### BRIEF
Carry none of the pictures over; write out the complete data exactly.

### RECORDED INFORMATION
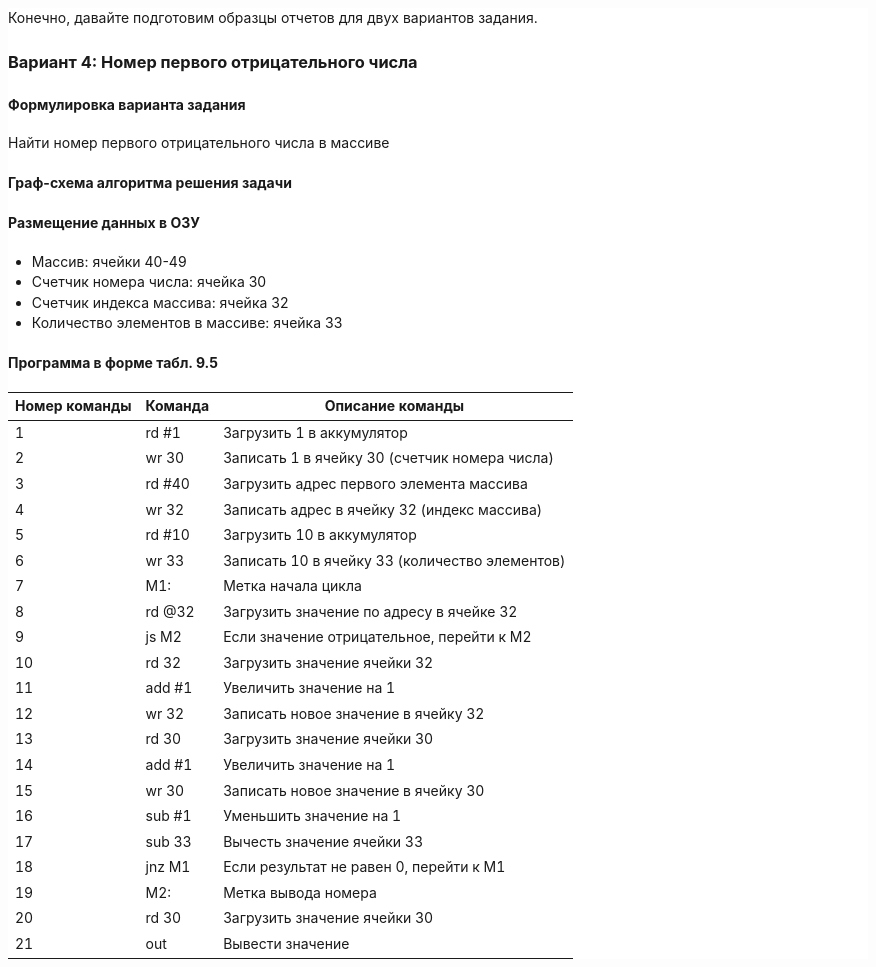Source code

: Конечно, давайте подготовим образцы отчетов для двух вариантов задания.

### Вариант 4: Номер первого отрицательного числа

#### Формулировка варианта задания
Найти номер первого отрицательного числа в массиве

#### Граф-схема алгоритма решения задачи


#### Размещение данных в ОЗУ
- Массив: ячейки 40-49
- Счетчик номера числа: ячейка 30
- Счетчик индекса массива: ячейка 32
- Количество элементов в массиве: ячейка 33

#### Программа в форме табл. 9.5

| Номер команды | Команда       | Описание команды                                 |
|---------------|---------------|--------------------------------------------------|
| 1             | rd #1         | Загрузить 1 в аккумулятор                       |
| 2             | wr 30         | Записать 1 в ячейку 30 (счетчик номера числа)   |
| 3             | rd #40        | Загрузить адрес первого элемента массива        |
| 4             | wr 32         | Записать адрес в ячейку 32 (индекс массива)    |
| 5             | rd #10        | Загрузить 10 в аккумулятор                      |
| 6             | wr 33         | Записать 10 в ячейку 33 (количество элементов)  |
| 7             | M1:           | Метка начала цикла                              |
| 8             | rd @32        | Загрузить значение по адресу в ячейке 32        |
| 9             | js M2         | Если значение отрицательное, перейти к M2       |
| 10            | rd 32         | Загрузить значение ячейки 32                    |
| 11            | add #1        | Увеличить значение на 1                         |
| 12            | wr 32         | Записать новое значение в ячейку 32             |
| 13            | rd 30         | Загрузить значение ячейки 30                    |
| 14            | add #1        | Увеличить значение на 1                         |
| 15            | wr 30         | Записать новое значение в ячейку 30             |
| 16            | sub #1        | Уменьшить значение на 1                         |
| 17            | sub 33        | Вычесть значение ячейки 33                      |
| 18            | jnz M1        | Если результат не равен 0, перейти к M1         |
| 19            | M2:           | Метка вывода номера                             |
| 20            | rd 30         | Загрузить значение ячейки 30                    |
| 21            | out           | Вывести значение                                |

### ANSWER BOX
Source code

: Конечно, давайте подготовим образцы отчетов для двух вариантов задания.

### Вариант 4: Номер первого отрицательного числа

#### Формулировка варианта задания
Найти номер первого отрицательного числа в массиве

#### Граф-схема алгоритма решения задачи


#### Размещение данных в ОЗУ
- Массив: ячейки 40-49
- Счетчик номера числа: ячейка 30
- Счетчик индекса массива: ячейка 32
- Количество элементов в массиве: ячейка 33

#### Программа в форме табл. 9.5

| Номер команды | Команда       | Описание команды                                 |
|---------------|---------------|--------------------------------------------------|
| 1             | rd #1         | Загрузить 1 в аккумулятор                       |
| 2             | wr 30         | Записать 1 в ячейку 30 (счетчик номера числа)   |
| 3             | rd #40        | Загрузить адрес первого элемента массива        |
| 4             | wr 32         | Записать адрес в ячейку 32 (индекс массива)    |
| 5             | rd #10        | Загрузить 10 в аккумулятор                      |
| 6             | wr 33         | Записать 10 в ячейку 33 (количество элементов)  |
| 7             | M1:           | Метка начала цикла                              |
| 8             | rd @32        | Загрузить значение по адресу в ячейке 32        |
| 9             | js M2         | Если значение отрицательное, перейти к M2       |
| 10            | rd 32         | Загрузить значение ячейки 32                    |
| 11            | add #1        | Увеличить значение на 1                         |
| 12            | wr 32         | Записать новое значение в ячейку 32             |
| 13            | rd 30         | Загрузить значение ячейки 30                    |
| 14            | add #1        | Увеличить значение на 1                         |
| 15            | wr 30         | Записать новое значение в ячейку 30             |
| 16            | sub #1        | Уменьшить значение на 1                         |
| 17            | sub 33        | Вычесть значение ячейки 33                      |
| 18            | jnz M1        | Если результат не равен 0, перейти к M1         |
| 19            | M2:           | Метка вывода номера                             |
| 20            | rd 30         | Загрузить значение ячейки 30                    |
| 21            | out           | Вывести значение                                |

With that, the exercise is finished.